The contributing authors of the second edition of the Textbook of Influenza are the real heroes of this project; they are all extremely busy people but they found the time to make this book what was envisioned – a textbook at the cutting edge of knowledge. We are extremely grateful to every one of the authors and say thank you for a job superbly done. We thank the entire staff of Wiley Blackwell involved in this project, from the initial meeting with Maria Kahn over a cup of tea at The Royal Society for accepting the need for a second edition of the textbook. Rebecca Huxley, Aileen Castell, Claire Brewer, Kate Newell, Lucinda Yeates, and Deidre Berry all played important parts in bringing the book to completion, especially Elisabeth Dodds who handled the entire submission process and Jan East for careful copyediting and adding the final touches. We are especially pleased with the acceptance of the need for color illustrations throughout. Purnell Choppin provides personal insight into influenza in his foreword and James Knowles (St. Jude), Shawn Wood (University of Virginia), Susan H. Dara (University of Michigan), and Barbara St. Cyr (Northwestern University) provided outstanding administrative assistance throughout the project with continuing communication between the authors, editors, and publishing staff. We acknowledge the support of our institutions and funding agencies which are given at the end of each chapter and most importantly we thank our wives, Marjorie Webster, Reay Paterson (Lamb), Ellyne P. Monto, and families for their support and encouragement.

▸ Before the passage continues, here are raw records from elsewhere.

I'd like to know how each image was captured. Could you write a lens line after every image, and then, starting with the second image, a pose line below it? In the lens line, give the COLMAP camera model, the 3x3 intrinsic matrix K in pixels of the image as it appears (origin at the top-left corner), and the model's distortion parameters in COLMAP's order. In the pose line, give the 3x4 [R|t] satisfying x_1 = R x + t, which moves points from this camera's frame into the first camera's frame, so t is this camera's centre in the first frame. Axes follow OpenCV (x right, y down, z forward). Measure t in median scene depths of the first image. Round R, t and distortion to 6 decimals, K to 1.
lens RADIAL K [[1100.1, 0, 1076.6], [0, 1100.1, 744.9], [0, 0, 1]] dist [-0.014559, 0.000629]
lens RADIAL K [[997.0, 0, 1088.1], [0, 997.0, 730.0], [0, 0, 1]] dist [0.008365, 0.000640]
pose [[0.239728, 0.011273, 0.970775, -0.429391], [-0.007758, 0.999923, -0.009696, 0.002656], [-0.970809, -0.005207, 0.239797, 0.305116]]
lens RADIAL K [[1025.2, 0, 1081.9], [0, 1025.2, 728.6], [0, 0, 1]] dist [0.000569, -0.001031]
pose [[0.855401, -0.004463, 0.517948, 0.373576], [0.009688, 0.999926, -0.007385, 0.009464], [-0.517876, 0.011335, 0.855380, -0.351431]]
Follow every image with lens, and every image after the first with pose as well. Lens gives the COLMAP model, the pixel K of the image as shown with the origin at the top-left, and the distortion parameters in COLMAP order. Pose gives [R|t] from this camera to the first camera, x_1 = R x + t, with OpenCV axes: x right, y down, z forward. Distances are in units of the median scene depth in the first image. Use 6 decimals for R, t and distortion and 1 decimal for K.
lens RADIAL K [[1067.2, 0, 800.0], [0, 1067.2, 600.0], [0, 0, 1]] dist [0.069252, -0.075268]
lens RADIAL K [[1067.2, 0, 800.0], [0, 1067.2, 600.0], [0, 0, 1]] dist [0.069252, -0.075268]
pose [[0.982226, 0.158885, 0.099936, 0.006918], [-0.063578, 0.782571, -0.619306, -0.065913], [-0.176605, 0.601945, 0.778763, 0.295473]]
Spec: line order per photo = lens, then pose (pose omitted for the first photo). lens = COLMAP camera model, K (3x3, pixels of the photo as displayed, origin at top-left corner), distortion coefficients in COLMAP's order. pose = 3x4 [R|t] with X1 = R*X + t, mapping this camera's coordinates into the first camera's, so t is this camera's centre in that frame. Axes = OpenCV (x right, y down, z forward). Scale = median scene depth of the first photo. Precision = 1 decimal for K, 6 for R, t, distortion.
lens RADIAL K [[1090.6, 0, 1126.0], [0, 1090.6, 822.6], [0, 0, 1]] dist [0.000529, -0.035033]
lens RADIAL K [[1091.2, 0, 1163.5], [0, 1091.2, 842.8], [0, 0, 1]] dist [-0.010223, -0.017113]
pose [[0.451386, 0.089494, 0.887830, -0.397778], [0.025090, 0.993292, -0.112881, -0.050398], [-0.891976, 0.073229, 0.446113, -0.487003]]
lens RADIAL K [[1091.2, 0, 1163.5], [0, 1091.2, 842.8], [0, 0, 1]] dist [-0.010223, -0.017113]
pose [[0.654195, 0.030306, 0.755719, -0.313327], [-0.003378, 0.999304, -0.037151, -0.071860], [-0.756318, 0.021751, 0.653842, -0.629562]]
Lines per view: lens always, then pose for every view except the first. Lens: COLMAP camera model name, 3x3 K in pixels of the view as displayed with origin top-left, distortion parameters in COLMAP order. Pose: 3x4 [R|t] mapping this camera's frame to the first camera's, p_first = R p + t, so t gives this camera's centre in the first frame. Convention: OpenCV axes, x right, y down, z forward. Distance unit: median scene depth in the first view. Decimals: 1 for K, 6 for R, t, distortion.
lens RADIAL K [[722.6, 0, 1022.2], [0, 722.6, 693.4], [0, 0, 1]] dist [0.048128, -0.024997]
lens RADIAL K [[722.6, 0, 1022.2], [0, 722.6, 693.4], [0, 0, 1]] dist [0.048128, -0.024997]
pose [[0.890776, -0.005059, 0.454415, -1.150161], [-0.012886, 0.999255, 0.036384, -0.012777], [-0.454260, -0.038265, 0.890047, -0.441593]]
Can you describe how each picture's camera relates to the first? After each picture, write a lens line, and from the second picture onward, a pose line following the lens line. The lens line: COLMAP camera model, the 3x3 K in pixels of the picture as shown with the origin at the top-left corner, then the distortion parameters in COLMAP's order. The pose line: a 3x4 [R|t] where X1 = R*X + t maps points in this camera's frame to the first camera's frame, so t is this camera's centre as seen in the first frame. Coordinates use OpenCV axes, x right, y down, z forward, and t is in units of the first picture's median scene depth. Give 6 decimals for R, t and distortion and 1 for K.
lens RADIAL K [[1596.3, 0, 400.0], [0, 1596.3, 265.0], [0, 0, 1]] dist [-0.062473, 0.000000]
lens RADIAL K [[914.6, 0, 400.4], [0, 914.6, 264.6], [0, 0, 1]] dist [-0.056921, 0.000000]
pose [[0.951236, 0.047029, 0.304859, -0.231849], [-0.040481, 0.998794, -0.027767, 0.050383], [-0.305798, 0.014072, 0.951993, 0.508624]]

Any views expressed in the Work by contributors employed by the United States government at the time of writing do not necessarily represent the views of the United States government, and the contributor's contribution to the Work is not meant to serve as an official endorsement of any statement to the extent that such statement may conflict with any official position of the United States government.

Introduction

Influenza viruses know no boundaries, circulating within species and occasionally jumping between them, causing infections around the globe. The impact of influenza is also wide-ranging, and the growing interconnectedness and complexity of the world presents an increasing challenge to influenza prevention and control. As people and the animals that support them increase in numbers and interactions, the opportunities for virus adaptation and cross-species transmission increases as well. An undetected exchange of viruses among humans and animals in a rural village may eventually manifest as a global pandemic. Within this interconnected context, opportunities are also emerging for coordinated, collaborative, innovative, and integrated efforts to focus new technologies and approaches in a shared response to the global challenges of influenza.

Global impact of influenza

Influenza causes significant human illness and death each year. The actual global impact of seasonal influenza is difficult to determine due to incomplete surveillance data; however, the World Health Organization (WHO) has estimated that around 1 billion cases of seasonal influenza infection occur each year, with around 3–5 million cases of severe illness, and 300 000–500 000 deaths [1]. The global financial costs of seasonal influenza are also not well known. In the United States, where data collection is robust, estimates of the costs of influenza have been reported to be an average of $10.4 billion per year for direct medical costs and $87.1 billion for the total economic burden of annual influenza epidemics [2].